*PROBLEM:* Every record that follows should appear again in your answer, exactly the same.

(TASK INPUT Opens)

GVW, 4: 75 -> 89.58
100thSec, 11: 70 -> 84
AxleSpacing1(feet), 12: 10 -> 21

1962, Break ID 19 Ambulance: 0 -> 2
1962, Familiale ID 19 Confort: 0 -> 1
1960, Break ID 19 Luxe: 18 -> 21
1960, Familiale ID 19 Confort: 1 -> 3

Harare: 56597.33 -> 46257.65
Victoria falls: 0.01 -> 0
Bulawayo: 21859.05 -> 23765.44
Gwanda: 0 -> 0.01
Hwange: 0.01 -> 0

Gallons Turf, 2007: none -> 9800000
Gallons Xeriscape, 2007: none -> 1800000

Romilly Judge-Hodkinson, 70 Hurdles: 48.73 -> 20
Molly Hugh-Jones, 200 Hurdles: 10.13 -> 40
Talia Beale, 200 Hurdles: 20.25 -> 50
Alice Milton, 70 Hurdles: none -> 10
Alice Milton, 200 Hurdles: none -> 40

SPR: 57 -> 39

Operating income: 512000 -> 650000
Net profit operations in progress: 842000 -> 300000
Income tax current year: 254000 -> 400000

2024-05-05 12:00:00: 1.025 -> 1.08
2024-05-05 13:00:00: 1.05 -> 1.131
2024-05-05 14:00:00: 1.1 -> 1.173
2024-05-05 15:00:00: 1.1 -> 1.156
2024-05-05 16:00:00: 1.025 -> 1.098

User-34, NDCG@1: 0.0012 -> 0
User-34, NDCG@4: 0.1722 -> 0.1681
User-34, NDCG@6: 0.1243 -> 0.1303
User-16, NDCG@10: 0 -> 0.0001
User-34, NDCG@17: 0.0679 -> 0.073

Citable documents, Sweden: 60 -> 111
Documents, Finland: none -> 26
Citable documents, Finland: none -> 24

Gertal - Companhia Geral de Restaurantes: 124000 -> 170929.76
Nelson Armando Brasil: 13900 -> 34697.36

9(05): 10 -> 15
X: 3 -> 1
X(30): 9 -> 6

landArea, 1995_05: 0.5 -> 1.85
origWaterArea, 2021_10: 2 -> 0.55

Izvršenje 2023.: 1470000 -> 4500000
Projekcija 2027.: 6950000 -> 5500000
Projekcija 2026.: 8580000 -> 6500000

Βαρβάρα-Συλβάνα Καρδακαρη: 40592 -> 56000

(TASK INPUT Closes)

*FINISHED TASK:*
GVW, 4: 75 -> 89.58
100thSec, 11: 70 -> 84
AxleSpacing1(feet), 12: 10 -> 21

1962, Break ID 19 Ambulance: 0 -> 2
1962, Familiale ID 19 Confort: 0 -> 1
1960, Break ID 19 Luxe: 18 -> 21
1960, Familiale ID 19 Confort: 1 -> 3

Harare: 56597.33 -> 46257.65
Victoria falls: 0.01 -> 0
Bulawayo: 21859.05 -> 23765.44
Gwanda: 0 -> 0.01
Hwange: 0.01 -> 0

Gallons Turf, 2007: none -> 9800000
Gallons Xeriscape, 2007: none -> 1800000

Romilly Judge-Hodkinson, 70 Hurdles: 48.73 -> 20
Molly Hugh-Jones, 200 Hurdles: 10.13 -> 40
Talia Beale, 200 Hurdles: 20.25 -> 50
Alice Milton, 70 Hurdles: none -> 10
Alice Milton, 200 Hurdles: none -> 40

SPR: 57 -> 39

Operating income: 512000 -> 650000
Net profit operations in progress: 842000 -> 300000
Income tax current year: 254000 -> 400000

2024-05-05 12:00:00: 1.025 -> 1.08
2024-05-05 13:00:00: 1.05 -> 1.131
2024-05-05 14:00:00: 1.1 -> 1.173
2024-05-05 15:00:00: 1.1 -> 1.156
2024-05-05 16:00:00: 1.025 -> 1.098

User-34, NDCG@1: 0.0012 -> 0
User-34, NDCG@4: 0.1722 -> 0.1681
User-34, NDCG@6: 0.1243 -> 0.1303
User-16, NDCG@10: 0 -> 0.0001
User-34, NDCG@17: 0.0679 -> 0.073

Citable documents, Sweden: 60 -> 111
Documents, Finland: none -> 26
Citable documents, Finland: none -> 24

Gertal - Companhia Geral de Restaurantes: 124000 -> 170929.76
Nelson Armando Brasil: 13900 -> 34697.36

9(05): 10 -> 15
X: 3 -> 1
X(30): 9 -> 6

landArea, 1995_05: 0.5 -> 1.85
origWaterArea, 2021_10: 2 -> 0.55

Izvršenje 2023.: 1470000 -> 4500000
Projekcija 2027.: 6950000 -> 5500000
Projekcija 2026.: 8580000 -> 6500000

Βαρβάρα-Συλβάνα Καρδακαρη: 40592 -> 56000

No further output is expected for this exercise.